Come sottolinea Luciano Gallino, negli ultimi anni è stata realizzata una “straordinaria operazione di marketing” per cui nell’immaginario collettivo la crisi delle banche è diventata una crisi dei debiti pubblici. Non è l’eccesso di debito pubblico che ci ha trascinato nella crisi, ma di debito privato realizzato in ultima analisi proprio per “drogare” la crescita del Pil a fronte di crescenti disuguaglianze di reddito. Come ricorda Cacciari nel suo articolo, negli ultimi trent’anni “la quota dei salari sul reddito nazionale (negli Stati uniti come in tutta Europa) è diminuita a favore di quella andata ad appannaggio dei profitti e delle rendite.”. È proprio questa sempre peggiore distribuzione dei redditi e della ricchezza ad avere determinato processi di indebitamento eccessivo funzionali a sostenere la domanda aggregata.
È su queste basi che crediamo vada costruita una risposta per un differente modello economico tanto a livello macro quanto con il favorire le esperienze di “altra economia” che Cacciari cita nel suo articolo e per le quali crediamo siano necessarie politiche pubbliche ad hoc.
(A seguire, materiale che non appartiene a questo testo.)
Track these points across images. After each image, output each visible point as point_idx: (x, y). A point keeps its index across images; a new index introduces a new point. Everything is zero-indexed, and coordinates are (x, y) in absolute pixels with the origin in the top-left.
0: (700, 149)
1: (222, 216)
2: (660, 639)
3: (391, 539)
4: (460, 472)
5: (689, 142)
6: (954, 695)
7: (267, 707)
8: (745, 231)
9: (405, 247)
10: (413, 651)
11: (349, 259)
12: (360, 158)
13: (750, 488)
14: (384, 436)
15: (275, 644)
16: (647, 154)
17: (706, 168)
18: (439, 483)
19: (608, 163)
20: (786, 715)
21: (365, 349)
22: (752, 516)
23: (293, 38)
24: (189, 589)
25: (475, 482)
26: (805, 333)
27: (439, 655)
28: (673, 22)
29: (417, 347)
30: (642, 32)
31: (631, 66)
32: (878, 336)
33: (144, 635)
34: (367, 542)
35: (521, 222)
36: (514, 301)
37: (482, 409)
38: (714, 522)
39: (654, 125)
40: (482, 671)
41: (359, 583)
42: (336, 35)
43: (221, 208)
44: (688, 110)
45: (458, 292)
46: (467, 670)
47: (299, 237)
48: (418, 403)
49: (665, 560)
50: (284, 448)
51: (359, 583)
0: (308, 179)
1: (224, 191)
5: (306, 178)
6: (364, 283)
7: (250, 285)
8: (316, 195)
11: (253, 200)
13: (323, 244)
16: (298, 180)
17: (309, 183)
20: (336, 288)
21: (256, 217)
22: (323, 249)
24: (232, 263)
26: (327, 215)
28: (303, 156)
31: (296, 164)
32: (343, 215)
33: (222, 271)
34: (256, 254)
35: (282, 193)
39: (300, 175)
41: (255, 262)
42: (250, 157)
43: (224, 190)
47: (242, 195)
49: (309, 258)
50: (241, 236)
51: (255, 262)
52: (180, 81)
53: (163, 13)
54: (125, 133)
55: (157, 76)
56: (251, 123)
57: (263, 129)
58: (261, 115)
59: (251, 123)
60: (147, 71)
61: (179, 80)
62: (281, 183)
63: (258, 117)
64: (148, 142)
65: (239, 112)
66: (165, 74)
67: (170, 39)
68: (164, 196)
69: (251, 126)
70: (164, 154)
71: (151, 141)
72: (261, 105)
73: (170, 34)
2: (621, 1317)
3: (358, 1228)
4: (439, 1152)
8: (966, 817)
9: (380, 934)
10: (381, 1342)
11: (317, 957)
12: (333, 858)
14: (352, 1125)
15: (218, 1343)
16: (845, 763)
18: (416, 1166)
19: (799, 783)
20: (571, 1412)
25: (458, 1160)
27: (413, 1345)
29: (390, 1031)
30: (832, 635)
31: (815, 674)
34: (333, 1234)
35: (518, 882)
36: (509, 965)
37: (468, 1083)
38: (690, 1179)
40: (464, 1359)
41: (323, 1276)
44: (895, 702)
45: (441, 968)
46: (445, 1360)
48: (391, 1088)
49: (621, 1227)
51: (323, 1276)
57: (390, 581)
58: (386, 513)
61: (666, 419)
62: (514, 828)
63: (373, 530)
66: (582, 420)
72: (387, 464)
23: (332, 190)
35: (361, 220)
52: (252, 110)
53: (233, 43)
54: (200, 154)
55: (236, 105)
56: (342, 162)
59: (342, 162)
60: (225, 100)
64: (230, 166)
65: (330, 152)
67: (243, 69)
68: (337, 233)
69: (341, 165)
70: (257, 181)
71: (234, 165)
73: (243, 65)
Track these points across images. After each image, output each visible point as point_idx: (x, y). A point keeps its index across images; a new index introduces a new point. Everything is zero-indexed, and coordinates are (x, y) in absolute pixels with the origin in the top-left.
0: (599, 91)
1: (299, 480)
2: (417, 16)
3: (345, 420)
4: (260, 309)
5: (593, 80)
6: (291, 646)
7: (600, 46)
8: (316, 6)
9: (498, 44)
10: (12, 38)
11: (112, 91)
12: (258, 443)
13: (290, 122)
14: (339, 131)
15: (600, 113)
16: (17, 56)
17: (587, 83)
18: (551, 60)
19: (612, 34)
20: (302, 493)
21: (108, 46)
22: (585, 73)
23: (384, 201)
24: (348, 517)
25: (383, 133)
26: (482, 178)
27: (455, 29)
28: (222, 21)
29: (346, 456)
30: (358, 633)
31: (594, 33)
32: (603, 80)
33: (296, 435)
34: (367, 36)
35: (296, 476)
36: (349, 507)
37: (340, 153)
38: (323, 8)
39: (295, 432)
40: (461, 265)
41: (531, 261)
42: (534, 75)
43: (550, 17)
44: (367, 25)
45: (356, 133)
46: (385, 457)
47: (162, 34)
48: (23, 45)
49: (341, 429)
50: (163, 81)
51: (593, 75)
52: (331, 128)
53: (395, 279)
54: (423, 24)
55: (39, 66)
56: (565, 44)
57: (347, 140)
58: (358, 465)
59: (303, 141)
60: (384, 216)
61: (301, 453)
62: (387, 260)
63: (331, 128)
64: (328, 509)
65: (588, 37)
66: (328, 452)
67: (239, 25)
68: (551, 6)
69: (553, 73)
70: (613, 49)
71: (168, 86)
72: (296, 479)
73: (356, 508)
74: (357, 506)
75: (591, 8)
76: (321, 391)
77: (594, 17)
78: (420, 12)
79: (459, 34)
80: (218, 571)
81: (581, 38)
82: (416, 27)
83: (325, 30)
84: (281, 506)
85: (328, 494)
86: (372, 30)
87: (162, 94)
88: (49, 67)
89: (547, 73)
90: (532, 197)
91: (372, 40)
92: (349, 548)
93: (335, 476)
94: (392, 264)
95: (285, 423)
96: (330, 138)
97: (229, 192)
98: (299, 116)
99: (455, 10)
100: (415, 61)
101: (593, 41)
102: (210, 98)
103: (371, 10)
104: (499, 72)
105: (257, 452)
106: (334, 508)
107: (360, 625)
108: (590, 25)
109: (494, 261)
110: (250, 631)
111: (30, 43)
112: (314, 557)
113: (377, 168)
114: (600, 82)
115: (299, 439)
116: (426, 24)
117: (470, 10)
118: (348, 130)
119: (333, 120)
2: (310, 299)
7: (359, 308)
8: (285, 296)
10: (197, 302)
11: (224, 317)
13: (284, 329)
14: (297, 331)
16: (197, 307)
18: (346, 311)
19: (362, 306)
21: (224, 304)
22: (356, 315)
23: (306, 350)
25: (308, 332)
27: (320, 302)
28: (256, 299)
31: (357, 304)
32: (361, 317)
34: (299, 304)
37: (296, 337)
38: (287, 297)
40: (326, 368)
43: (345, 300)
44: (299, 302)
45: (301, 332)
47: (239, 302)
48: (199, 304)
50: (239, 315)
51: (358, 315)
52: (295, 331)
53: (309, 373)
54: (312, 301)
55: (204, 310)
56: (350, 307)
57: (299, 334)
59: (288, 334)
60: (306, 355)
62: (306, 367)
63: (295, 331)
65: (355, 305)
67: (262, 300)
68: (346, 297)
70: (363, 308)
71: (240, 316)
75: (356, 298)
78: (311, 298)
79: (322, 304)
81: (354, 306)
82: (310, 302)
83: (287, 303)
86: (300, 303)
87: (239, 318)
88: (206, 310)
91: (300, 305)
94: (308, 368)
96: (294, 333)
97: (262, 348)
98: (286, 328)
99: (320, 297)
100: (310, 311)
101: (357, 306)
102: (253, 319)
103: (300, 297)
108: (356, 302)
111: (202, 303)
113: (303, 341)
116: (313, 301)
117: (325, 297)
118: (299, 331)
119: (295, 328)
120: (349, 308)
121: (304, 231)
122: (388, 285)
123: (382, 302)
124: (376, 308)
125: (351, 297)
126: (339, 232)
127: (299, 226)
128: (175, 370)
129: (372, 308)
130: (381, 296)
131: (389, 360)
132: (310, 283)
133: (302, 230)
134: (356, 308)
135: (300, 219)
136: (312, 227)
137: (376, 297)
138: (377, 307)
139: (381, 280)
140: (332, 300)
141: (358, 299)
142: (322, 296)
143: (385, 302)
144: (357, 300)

Politiche che proviamo a segnalare nell’ultimo rapporto di Sbilanciamoci! su come cambiare la Legge di Stabilità e uscire dalla crisi.
Lo stesso termine “crisi” è probabilmente errato, in quanto rimanda a un fenomeno di rottura e di breve durata, e non a un cambiamento strutturale dell’insieme della società e dell’economia come quello che stiamo vivendo. Un cambiamento che necessita soluzioni innovative e radicali. Per immaginarle è fondamentale proseguire il confronto. Ci auguriamo che questo scambio di articoli possa andare in questa direzione, così come ci auguriamo che l’appuntamento del 19 marzo a Bruxelles possa essere un piccolo ma importante tassello di tale percorso.